Saturday, April 29, 2006

Like father, like son

More disturbing than being evaluated based solely on one's physical appearance (which is probably more offensive than disturbing) is being given the valid and accurate critique of character: "You are turning into your father." One is born with one's looks--there's nothing one can do about that... but character is formed from without and from our choices, and perhaps there is no greater influence on a male than his father, especially between birth and adolescence. What a heavy responsibility fathers have, and yet their role has been minimized and denigrated in contemporary culture.

Some of those who have witnessed and experienced the failures of their fathers may react rightly against those failures, once they understand how negative their consequences upon themselves and other members of the family are. (Especially if children bond more quickly with the mother, and she is the target of abuse.) Of course, there will be strong feelings towards the father, perhaps a revolt. An extreme reaction may even develop, a rejection of all that is male, both good and bad masculine traits. Unfortunately, others are instead influenced by what they see and become tyrants when dealing with their women and children.

What can one do when the Christian ideal of husband and father is not adhered to in one's own family? And how often do we adopt the habits and behaviors of our fathers, either consciously or subconsciously, even though on some level we know we shouldn't? Despite the intention to avoid perpetuating the cycle of bad interpersonal dynamics between spouses, we are often weighed down by our actions flowing from what we have absorbed from others. How many psychic wounds are there to be healed?

One can see the impact of absent (whether physically or emotionally) fathers on family life in the children. Children who yearn for a father figure in their lives and affirmation from them. Sons and daughters who are left without a good masculine model in their lives. Boys and girls who suffer, unnoticed at school; many reaching out to the first male that will give them the attention they need. Others who act out, being violent in their pathetic attempt to deal with the violence in their lives. How sad is the child who has no one to hold his or her hand...
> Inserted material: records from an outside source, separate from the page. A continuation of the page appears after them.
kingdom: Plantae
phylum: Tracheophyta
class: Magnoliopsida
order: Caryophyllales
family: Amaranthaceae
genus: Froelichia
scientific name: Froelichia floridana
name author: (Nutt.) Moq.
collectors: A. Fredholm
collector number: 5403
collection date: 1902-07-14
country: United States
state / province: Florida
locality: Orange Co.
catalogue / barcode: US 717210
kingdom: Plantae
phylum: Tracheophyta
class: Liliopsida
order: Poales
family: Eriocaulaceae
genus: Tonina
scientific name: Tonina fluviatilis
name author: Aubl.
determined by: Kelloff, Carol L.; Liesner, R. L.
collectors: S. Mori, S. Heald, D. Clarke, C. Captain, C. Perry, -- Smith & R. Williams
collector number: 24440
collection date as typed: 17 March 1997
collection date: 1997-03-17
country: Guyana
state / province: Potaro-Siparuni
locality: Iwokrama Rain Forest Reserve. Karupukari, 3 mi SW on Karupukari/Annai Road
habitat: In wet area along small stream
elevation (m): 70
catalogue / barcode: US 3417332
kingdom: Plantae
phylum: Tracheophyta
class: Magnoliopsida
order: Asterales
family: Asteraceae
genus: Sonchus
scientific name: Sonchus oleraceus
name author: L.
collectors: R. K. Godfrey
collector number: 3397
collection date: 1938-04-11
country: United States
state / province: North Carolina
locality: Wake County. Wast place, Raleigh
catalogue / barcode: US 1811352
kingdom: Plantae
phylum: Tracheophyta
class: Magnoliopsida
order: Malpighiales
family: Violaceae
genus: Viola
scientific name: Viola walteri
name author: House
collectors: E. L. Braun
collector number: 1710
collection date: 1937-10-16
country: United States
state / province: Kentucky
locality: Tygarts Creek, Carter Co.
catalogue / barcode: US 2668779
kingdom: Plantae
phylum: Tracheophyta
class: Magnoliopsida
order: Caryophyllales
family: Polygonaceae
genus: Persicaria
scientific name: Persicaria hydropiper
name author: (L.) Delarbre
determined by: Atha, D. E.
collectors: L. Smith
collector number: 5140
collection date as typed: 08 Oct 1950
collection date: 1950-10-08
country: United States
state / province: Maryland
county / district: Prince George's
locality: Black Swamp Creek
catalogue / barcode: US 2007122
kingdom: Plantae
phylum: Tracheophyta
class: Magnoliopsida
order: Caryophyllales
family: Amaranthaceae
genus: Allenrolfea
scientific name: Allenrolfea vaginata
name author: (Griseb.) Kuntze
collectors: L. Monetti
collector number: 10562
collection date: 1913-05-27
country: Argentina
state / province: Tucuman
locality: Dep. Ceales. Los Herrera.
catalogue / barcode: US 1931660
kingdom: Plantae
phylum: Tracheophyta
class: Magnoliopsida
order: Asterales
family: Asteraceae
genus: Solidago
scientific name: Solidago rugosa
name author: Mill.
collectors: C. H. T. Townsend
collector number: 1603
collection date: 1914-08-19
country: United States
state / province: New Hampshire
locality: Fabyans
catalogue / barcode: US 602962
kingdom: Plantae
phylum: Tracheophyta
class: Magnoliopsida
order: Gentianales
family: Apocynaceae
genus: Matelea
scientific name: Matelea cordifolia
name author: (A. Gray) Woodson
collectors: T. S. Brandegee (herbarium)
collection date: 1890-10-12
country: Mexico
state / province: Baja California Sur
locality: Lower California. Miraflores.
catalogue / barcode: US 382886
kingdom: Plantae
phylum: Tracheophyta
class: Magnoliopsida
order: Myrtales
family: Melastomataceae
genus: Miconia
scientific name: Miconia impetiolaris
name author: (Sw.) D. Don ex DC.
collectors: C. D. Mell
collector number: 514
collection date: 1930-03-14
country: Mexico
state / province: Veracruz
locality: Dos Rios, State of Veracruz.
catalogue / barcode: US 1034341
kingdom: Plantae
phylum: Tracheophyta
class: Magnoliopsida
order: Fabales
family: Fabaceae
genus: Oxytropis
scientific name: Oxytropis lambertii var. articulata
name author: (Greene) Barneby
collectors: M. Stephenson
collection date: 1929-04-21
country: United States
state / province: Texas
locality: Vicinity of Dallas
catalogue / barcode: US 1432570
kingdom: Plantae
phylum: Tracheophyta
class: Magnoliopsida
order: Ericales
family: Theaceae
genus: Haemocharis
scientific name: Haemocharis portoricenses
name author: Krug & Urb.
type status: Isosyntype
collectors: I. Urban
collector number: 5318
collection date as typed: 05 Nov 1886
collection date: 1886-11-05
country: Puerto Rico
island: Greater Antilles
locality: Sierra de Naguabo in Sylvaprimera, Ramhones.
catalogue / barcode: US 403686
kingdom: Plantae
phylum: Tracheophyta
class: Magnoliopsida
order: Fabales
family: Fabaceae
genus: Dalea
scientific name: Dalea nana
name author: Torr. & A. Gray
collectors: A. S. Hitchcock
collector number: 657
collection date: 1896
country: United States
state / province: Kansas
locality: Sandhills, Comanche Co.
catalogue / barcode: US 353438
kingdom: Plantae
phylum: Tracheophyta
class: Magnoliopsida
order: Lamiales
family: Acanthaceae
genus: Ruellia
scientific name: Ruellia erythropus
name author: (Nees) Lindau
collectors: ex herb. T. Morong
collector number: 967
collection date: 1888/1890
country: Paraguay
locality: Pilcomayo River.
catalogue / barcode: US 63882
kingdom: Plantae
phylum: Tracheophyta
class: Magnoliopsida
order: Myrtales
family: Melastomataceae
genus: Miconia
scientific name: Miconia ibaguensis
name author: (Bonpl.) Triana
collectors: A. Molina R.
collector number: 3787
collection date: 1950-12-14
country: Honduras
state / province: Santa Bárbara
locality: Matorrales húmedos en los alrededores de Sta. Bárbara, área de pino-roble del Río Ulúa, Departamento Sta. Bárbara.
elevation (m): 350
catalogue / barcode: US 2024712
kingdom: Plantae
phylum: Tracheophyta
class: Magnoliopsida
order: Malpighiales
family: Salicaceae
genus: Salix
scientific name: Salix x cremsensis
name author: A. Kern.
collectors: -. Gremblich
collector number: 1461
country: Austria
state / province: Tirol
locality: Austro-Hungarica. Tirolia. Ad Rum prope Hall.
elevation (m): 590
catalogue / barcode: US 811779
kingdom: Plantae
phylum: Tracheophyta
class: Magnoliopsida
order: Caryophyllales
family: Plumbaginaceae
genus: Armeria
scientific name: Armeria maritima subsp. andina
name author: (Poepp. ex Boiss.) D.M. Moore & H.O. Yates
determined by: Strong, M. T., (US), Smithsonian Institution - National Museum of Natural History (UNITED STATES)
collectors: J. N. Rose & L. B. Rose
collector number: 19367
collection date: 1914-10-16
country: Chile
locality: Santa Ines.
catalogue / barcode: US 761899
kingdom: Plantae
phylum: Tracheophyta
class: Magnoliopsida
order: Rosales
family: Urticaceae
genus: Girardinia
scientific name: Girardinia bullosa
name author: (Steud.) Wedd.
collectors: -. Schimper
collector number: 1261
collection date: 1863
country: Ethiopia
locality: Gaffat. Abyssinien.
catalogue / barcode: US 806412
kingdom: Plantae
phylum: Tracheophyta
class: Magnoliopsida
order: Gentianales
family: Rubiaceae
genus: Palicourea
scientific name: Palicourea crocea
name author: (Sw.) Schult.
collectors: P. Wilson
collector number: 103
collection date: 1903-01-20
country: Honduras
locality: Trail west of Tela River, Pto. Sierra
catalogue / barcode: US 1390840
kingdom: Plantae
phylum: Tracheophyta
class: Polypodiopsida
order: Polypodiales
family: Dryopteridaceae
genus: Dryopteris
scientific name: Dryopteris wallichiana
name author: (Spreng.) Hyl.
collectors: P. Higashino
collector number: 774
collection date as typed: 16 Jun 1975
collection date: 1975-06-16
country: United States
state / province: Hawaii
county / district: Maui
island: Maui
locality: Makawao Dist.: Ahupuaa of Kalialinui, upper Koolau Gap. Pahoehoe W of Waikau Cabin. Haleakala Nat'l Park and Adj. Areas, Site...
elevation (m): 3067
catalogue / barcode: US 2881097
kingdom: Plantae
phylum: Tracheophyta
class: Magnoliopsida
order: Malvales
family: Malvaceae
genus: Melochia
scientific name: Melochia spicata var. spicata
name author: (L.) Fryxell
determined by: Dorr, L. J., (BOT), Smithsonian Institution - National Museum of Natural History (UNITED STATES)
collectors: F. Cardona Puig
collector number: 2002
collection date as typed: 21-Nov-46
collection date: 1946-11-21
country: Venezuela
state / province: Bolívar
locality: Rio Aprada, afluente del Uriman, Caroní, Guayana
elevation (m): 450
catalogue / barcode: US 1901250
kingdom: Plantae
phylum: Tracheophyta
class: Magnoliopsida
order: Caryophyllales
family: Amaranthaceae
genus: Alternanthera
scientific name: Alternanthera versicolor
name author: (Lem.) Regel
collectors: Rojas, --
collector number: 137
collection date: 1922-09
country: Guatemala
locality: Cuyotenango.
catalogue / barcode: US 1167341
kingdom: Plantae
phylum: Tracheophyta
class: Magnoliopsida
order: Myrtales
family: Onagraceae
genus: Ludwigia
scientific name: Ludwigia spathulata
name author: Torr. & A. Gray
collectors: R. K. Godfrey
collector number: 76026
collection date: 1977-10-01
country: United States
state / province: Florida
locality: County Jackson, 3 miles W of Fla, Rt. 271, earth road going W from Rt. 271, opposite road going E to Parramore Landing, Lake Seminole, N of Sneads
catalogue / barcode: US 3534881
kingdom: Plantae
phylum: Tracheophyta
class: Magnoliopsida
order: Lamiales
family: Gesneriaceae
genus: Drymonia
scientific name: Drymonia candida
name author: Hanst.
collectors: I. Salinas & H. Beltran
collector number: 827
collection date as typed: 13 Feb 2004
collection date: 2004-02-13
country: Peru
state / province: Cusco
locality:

What of our daughters who do not have the fatherly guidance and affection they need, and end up in destructive relationships? Looking for love from men and compromising themselves in their need of a stable relationship, because the first man in their lives wasn't there for them. The illusions that they strive to maintain, despite the awareness that all is not all well.

Lord, have mercy.




Drs. Conrad Baars and Anna Terruwe wrote of emotional deprivation disorder, and of the negative effects of repressing the emotions, especially anger, both from a Thomistic point of view. (Incidentally, they argue for this repression being one cause of OCD.) EPD should be nothing more than a fancy name for something people should have a 'common sense' grasp of, but good parenting skills are acquired, not innate, and need to be grounded in good character.

Website for Conraad Baars. Healing the Unaffirmed. Psychic Wholeness and Healing. Feeling and Healing Your Emotions.

Paul Vitz has written on the impact of bad fathering upon religious belief. (see 1, 2 and 3, Faith of the Fatherless) His website. (academic page) See also the Institute for Psychological Sciences, where Dr. Vitz is a faculty member.

1 comment:

Lady Downstairs said...

My father is, by any standard, an excellent man, honourable and kindly, respected by his colleagues and his students, and loved by his wife and children. He is generous and my last line of defence, save God, my never failing rock on whom I can depend.

Nevertheless, I have managed to date a series of creeps whose wickedness I could scarcely fathom. How can this be? I wonder. It's a sorrowful mystery.